Is Randy Orton’s current run putting him in the GOAT conversation in WWE?
Randy Orton is the best heel in WWE. Further, Randy Orton is the best heel in professional wrestling – honorable mentions goes to MJF and EVIL. Orton’s character work has been nothing short of phenomenal. His recent promo work rocketed him into the great-promo-stratosphere, where Dusty, Flair, The Rock, Austin, Jericho, and Triple H (the version that doesn’t take his sweet ass time getting to the point) all reside. When Orton holds the mic, he is gripping, to say the least. He makes you hang on every word. Hell, he doesn’t even need to speak.
Remember when this Randy Renaissance began earlier this year? The week after he reminded Edge what a “Conchairto” felt like, he didn’t have to say a single word to get the entire arena to boo him for what felt like an hour. Every time the mic hit his lips, the booing got louder, stifling his words. That’s a rare occasion – especially, in these PG days. I challenge you to find a more “negative” (i.e. “outstanding”) response in the last ten or fifteen years. Randy Orton and his cohorts/friends/enemies have all done something that no one in WWE has been able to do since I started watching it again. It made me FEEL something. It had my ATTENTION.
I’ve watched WWE for the last five years because, after spending 10 years in the bottle, I had quit drinking and needed to find something to focus on – something that gave me positive vibes. The sad truth is about it is that WWE has continually failed me. I stopped watching religiously in 2003.
When I left the product, it was fun, exciting, and can’t-miss television (unless something happens to you like what happened to me, of course). Since I’ve been back, it’s been a shell of what I used to love. AEW came in and returned some of that excitement – I love what they’re doing, but this article is not about that. Not even AEW has done what Randy Orton has accomplished in the last seven months.
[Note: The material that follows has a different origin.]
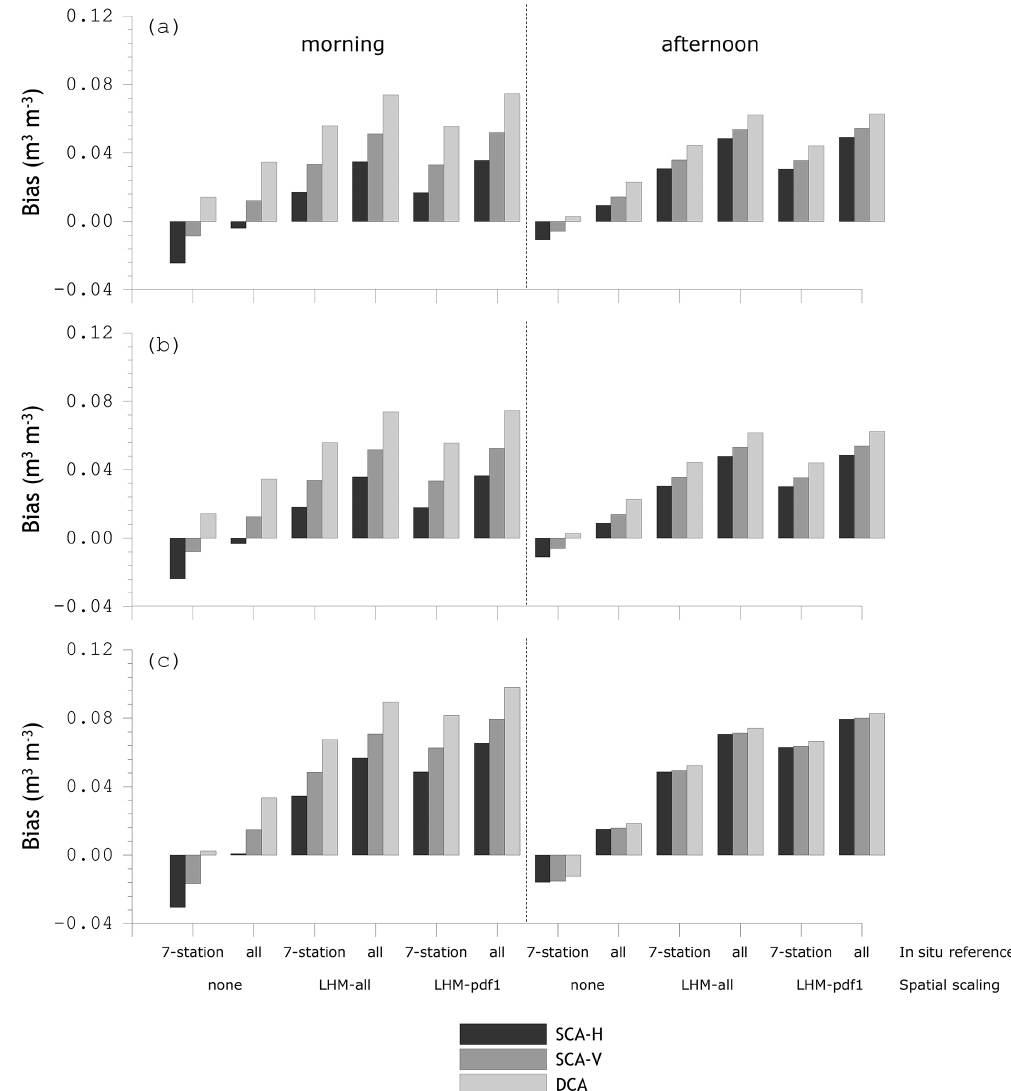
Figure 10. Bias computed between SMAP soil moisture retrieved and in situ references; (a) the metrics for reference pixel 3306, (b) for reference pixel 3606, and (c) for reference pixel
Randy Orton is making WWE feel can’t-miss
Orton has effectively created “can’t miss” wrestling for WWE again. The ratings have sucked, sure. That’s because the majority of the show is PG garbage. Sometimes, it feels like we’re back in 1991, when cartoonish characters that had specific vocations occupied the screen. Then, “I hear voices in my head, they counsel me, they understand, they talk to me…” hits and suddenly, we’re transported back to the early 2000s. The vibe is that anything can happen. The promos are fantastically crafted and aimed at a more mature crowd than say the entire Otis character does. Randy Orton made us care a great deal about Edge and what happened to him. Okay, that’s a returning Edge, that’s easy.
Then, Christian came along. Christian has been around. Before it was cut back to a once a month gig, he was an analyst on WWE Backstage. No reason to get excited, and yet, by the end of RAW, Orton made you give a damn about Christian and what might happen to him.
I feel as though they handed the book over to Orton and gave him free reign, because it’s hard to believe something as awesome as Orton’s story is written by the same people that shell out the rest of the crap that is RAW and SmackDown (save anything related to Bray Wyatt..again, I think they must have given him his own “book” to write).
Regardless, Orton’s delivery of this long, intricate character story has been masterful. Honestly, it’s legendary work. Orton had 12 championship reigns before I “met” him back in 2015. He had one run while I was watching again – when he beat Bray Wyatt after a story that was decent, but should have been legendary (like the stuff Wyatt is producing now). So, in my mind, Orton was just okay. I was sure a 13-time champion was storied and legendary, but in my opinion, he was, quite honestly, overrated.
Randy Orton is entrenched as a legend in WWE
Randy Orton’s story has been can’t miss television. It’s been a blast from the past, when the characters have your undivided attention for as long as they’re on screen. He may have been a legend in your minds for a lot longer than me, but the fact is, I’m writing this article and you’re not, so keep your negative comments to yourself (lol).
Randy Orton is now a legend. I don’t know if this is his swan song or if this saga will continue for another ten years. It’s going to be very hard to top what he’s done this year – it very could be his swan song. Either way, he has secured his spot in my mind as a true legend and serious contender for the universally coveted title with the acronym G.O.A.T.
That stands for Greatest of All Time…
…and since January, Randy Orton has made a hell of a case to take that title. That title, and probably Drew McIntyre’s title, as well. Orton is just too good and too hot right now. Losing to Orton doesn’t hurt McIntyre – you gotta lose to become a multi-time champion, right?
At SummerSlam, The Viper goes over.
It’s a wonderful time to be Randy Orton.